> [Text excerpt]
-- -- --
Prototyping Tools for Interactive Music in VR and 360 Audio

This page is an archive of my presentation at the Game Sound Conference (research track), Biltmore Hotel Los Angeles, Nov 8th, 2016.

The presentation was a sequel to my paper, Knots in the String of Time: Adapting Computer Game Prototyping Tools for Interactive Music (Proquest)  (ACM), which posed several questions:

This paper documents an effort to adapt computer game prototyping tools as controls for interactive digital music. Within that effort the social aspects of interactive music were explored. Is it possible give the game-player-listeners the ability to structure the music interactively and become the composers of their own
game experience?

A second point of inspiration came from the contemporary conceptual
artist Joseph Beuys:

Every human being is endowed with creativity, an inborn,
universally distributed faculty which lies fallow in most
people. The social task of professional artists is to liberate
this repressed creative potential until all human labor
deserves to be called artistic. Essential to his belief in
creativity is that it is future-oriented: it has the performative
structure of a promise.

I am a professional artist; thus, Beuys has charged me and others
like me with a ‘social task.’ Could I build an interactive
environment that would allow a non-professional to structure
time, to sequence affect, to create cause-and-effect (i.e, musical
meaning) through the use of harmonic language, rhythm, and
other musical elements, and do what composers do?

Here are the slides, videos, and script from the presentation.

Note: the navigation controls on the bottom right of these slides are non-functional.  The videos display a common transport control bottom left.

Hello. Welcome to Prototyping Tools for Interactive Music. My name is Nick Venden.  I’m an independent developer, composer, sound designer, and coordinator for AudioArtsCollective—specialists in interaction design for music in VR.  I created five working HTC Vive demos of the techniques I want to share with you.  Here are recordings taken directly from the Vive-SteamVR monitor and headphone feed—no post production other than timeline splices and a few crossfades.  The demos also showcase 360 spatialized audio, which cannot be heard here.
-- -- --
> [Assignment]
Continue the talk on prototyping tools for interactive music in VR, picking up right after its final sentence.

> [Source data]
-- -- --
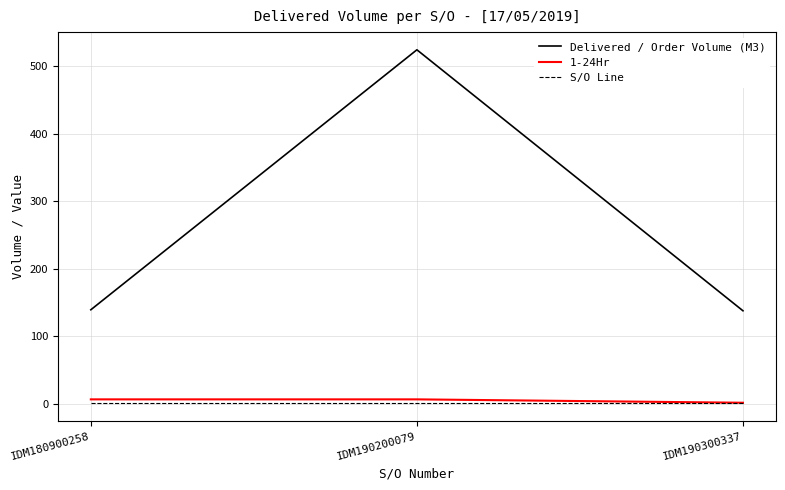

Which series has the widest spread of values?

Delivered / Order Volume (M3)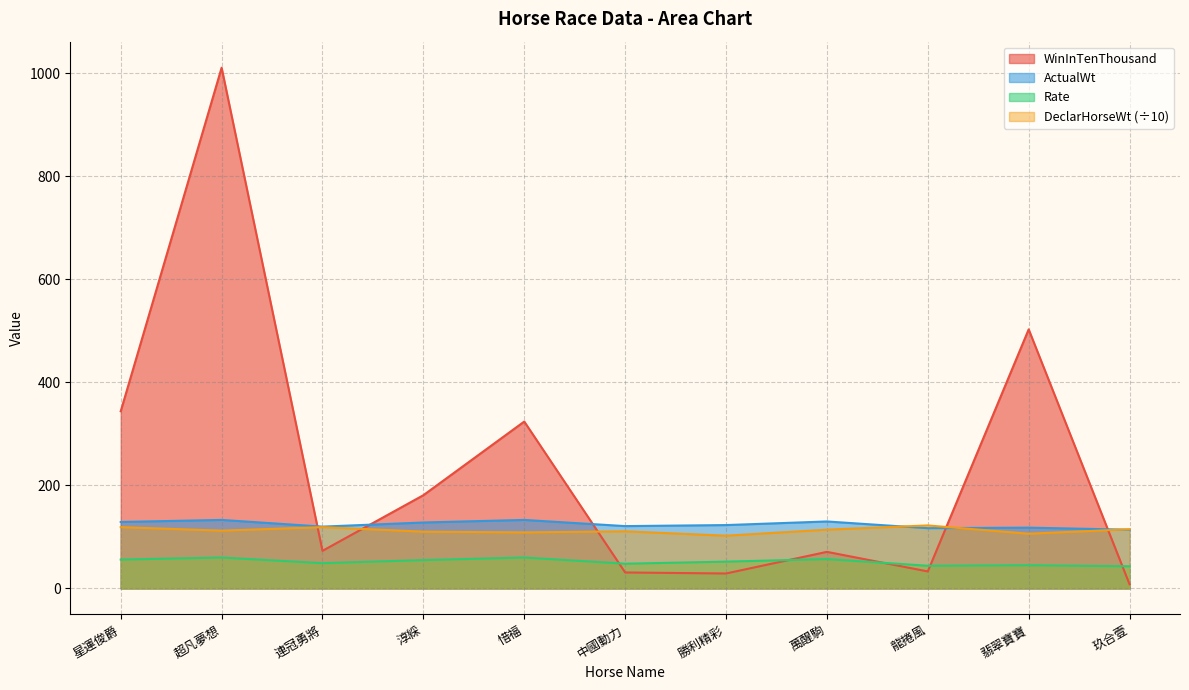

What is the minimum value shown in the chart?

8.0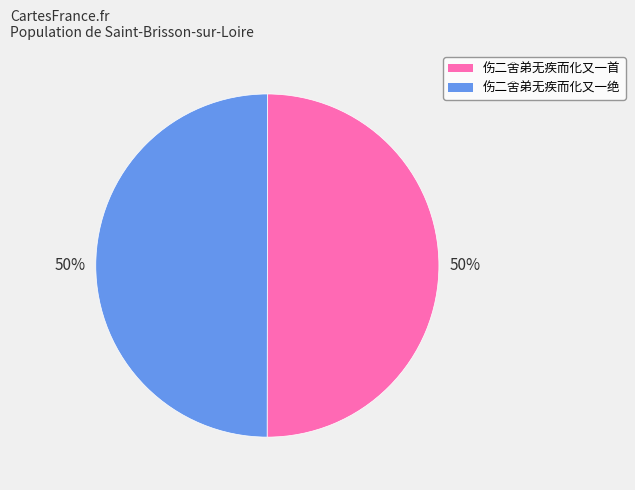

True or false: 伤二舍弟无疾而化又一绝 accounts for 59% of the total.

False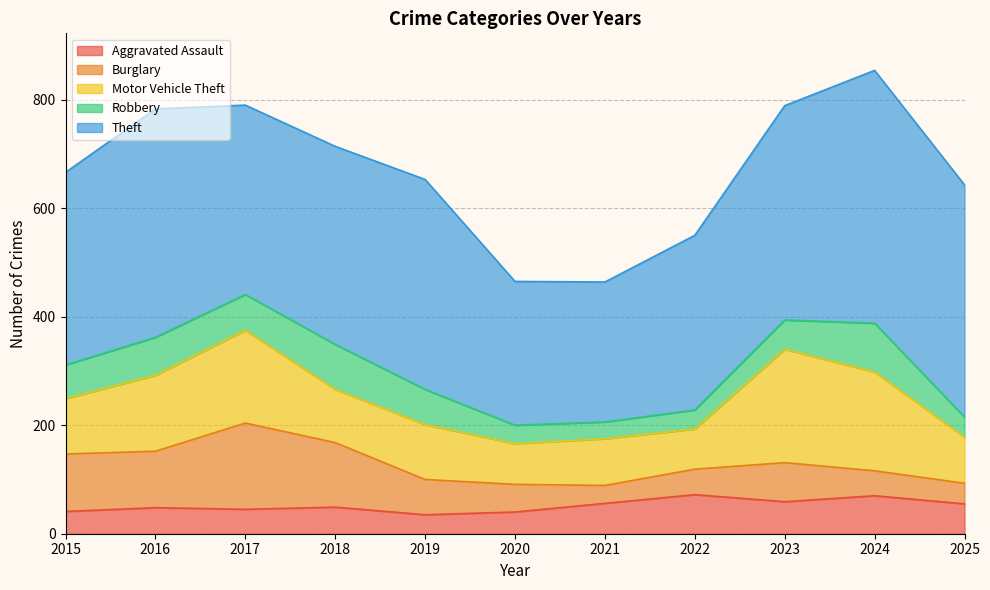

How many lines are shown in the chart?

5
-- -- --
> [The answer]
I’ll  only have time to discuss one of these in depth–A* Pathfinding Project by Aron Granberg. However, the setup for this project includes:

Everything I’m showing today relies heavily on the work of these expert programmers. Here are four slides showing how to set up Newton and Rapture3d.

So, pathfinding!

What you see above is a 3×3 meter roomscale Vive setup.  Hovering in the space, at waist height, is a horizontal plane — a very large circuitboard.  The user has an invisible collider attached to her head and holds the two controllers.   She can stand and intersect with the circuitboard.  There is a pathfinding AI agent in the space and a white sphere or target for the A* pathfinding.

There are many types of splines and graphs for pathfinding–both 2D and 3D. Granberg’s A* project offers several of these.

For this demonstration I’m going to create a gridGraph similar to the one above left.

Here’s the process:  create an A-star manager game object and an AI seeker game object in the hierarchy.

Here they are in the inspector:

Create a horizontal groundplane with the tag, “ground.” (Here you’re looking down on the Vive’s walkable area in my studio.)

Place cubic obstacles on the “ground” with the tag,  “obstacle.” At this point configure the obstacles to account for Geometric Acoustics, Audio Occlusion, etc.

Scan  from above to identify the “obstacles”  as unwalkable areas.

Here’s a side-view:

Assign the circuit board material with transparent  shader to the “ground.”

Replace the obstacles with ICs, lights, and line renderers.

Create a seeker with Granberg’s seeker script, AiPath script, etc.

Create a target component (the little white ball) with two NVR scripts, a collider, and a rigid body.

Drag this target gameObject onto the “target” field of the seeker’s AIPath script.

The target is made interactable by adding two NVR scripts.  NVRInteractableItem.cs (from Newton Physics)  NVRAttachPoint.cs (from Newton Physics).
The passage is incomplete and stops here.